Disability awareness is developed over time and only through repeated exposure at regular intervals. Its not the same thing as having information about disability. Being aware of something is not the same thing as having a relationship with it. The empathy and respect needed to ensure staff with disability have what they need requires ‘awareness’ in the widest meaning we can apply. Having an empathic relationship with them is essential. It acknowledges their lived experience, not just living with disability, but of inaccessibility and exclusion. It is the latter that is the most compelling, but often it’s the former that triggers awareness of how just how damaging the latter is to an individual’s wellbeing. 

What we can do is:

  • Create opportunities for authentic conversations between staff with disability and executives, managers, and peers in a way that encourages repetition of empathic responses and reinforcement of insights.
  • Stop seeing disability as a separate category that requires special handling and start seeing it one aspect of the spectrum of being human which requires sometimes singular responses to address an inequity.
  • Encourage a sense of universal diversity which dignifies every person with an expectation of respectful and empathic response when they need a non-ordinary response to address a short-term or long-term need to ensure their access to equal opportunity to do their best work.
  • Discard the myth that we can train for empathy and respect and replace it with active engagement in the creation of an empathic and respectful work culture. This must be expressed at the top of any organisational hierarchy as a model to be followed. Executive leaders must understand that leadership includes intentionally setting cultural norms – as opposed to accidentally doing so.

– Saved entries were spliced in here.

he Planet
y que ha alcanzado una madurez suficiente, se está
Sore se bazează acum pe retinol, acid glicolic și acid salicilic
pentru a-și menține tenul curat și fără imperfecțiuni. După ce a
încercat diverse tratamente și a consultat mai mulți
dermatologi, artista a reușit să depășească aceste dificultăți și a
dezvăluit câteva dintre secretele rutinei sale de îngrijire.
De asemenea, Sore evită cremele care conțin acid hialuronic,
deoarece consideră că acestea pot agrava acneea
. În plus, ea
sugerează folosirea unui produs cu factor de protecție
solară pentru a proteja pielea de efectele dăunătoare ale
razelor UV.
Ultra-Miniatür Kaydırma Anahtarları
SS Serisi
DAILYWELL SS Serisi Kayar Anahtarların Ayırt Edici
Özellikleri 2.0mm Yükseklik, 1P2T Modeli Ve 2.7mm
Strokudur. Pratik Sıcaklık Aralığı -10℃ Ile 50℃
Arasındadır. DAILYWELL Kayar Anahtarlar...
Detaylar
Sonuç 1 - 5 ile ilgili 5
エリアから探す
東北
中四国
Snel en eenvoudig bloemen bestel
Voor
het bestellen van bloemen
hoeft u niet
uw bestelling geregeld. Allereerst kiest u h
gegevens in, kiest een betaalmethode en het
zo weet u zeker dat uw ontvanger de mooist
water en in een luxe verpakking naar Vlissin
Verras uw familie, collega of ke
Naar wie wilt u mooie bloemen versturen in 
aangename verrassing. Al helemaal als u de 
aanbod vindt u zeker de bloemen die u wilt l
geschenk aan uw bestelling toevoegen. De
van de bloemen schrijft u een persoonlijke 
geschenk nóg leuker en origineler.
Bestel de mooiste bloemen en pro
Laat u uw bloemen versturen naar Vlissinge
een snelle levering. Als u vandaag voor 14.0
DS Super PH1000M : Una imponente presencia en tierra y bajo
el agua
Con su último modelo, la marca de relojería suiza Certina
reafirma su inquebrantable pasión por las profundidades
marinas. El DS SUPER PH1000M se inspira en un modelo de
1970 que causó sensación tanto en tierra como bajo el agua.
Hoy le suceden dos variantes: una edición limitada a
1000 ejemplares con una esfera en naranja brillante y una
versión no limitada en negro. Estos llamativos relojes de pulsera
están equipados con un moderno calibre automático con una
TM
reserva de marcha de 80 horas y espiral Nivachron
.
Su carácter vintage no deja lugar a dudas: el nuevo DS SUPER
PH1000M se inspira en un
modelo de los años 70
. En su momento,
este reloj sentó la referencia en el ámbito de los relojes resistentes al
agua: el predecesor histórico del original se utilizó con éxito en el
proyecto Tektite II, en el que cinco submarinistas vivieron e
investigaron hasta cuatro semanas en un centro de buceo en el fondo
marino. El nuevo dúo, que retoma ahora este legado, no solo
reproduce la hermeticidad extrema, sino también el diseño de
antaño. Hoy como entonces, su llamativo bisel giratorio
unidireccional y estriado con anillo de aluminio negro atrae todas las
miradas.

It isn’t difficult to develop disability awareness, just demanding. Repetition and reinforcement are essential elements. However, it is far easier to achieve this when diversity awareness and inclusion are universal goals. That way you don’t have to believe a person with disability needs something different, or more, than anybody else. Equity isn’t about treating people as the same, but in the same way – with empathy and respect, acknowledging their individual attributes and needs.

We must ask, when we think about developing disability awareness, what is our goal? If it is to comply with law and policy providing training will create the illusion of compliance. If it is to engage with equity and access needs in a respectful and real way no amount of training can deliver that. That requires helping people to be as good as they want to be through authentic stimulation to change and grow.

Disability is complex and multi-faceted. It is neither reasonable nor realistic to imagine any leader or decision-maker can be across the spectrum factors that must be grasped. In many respects the idea of disability awareness is an unreasonable impost.

What is far better is creating a culture of empathic and respectful awareness of the needs of staff. The idea that there is a particular awareness for people with disability is misguided. There is a universal need to address issues of accessibility, inclusion and equity for all staff. That’s a more useful expenditure of effort and attention. But you can’t ‘train’ for this either.

We can intentionally create workplace communities that have a culture of inclusion and respect because it honours the needs of staff and meets the pragmatic needs of organisations to retain skilled staff in a kind and healthy workplace culture. Or we can do no more than is necessary to give the appearance of complying with legal and policy obligations.

We can choose to respond to the imperatives of the heart or stay in our heads. It’s our choice. There are no training shortcuts.